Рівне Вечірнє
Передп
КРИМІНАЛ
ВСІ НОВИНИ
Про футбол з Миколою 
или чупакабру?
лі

-------------------------

Render every line of the material above as a JSON list of strings, one string per line, omitting blank lines.

[
  "Рівне Вечірнє",
  "Передп",
  "КРИМІНАЛ",
  "ВСІ НОВИНИ",
  "Про футбол з Миколою ",
  "или чупакабру?",
  "лі"
]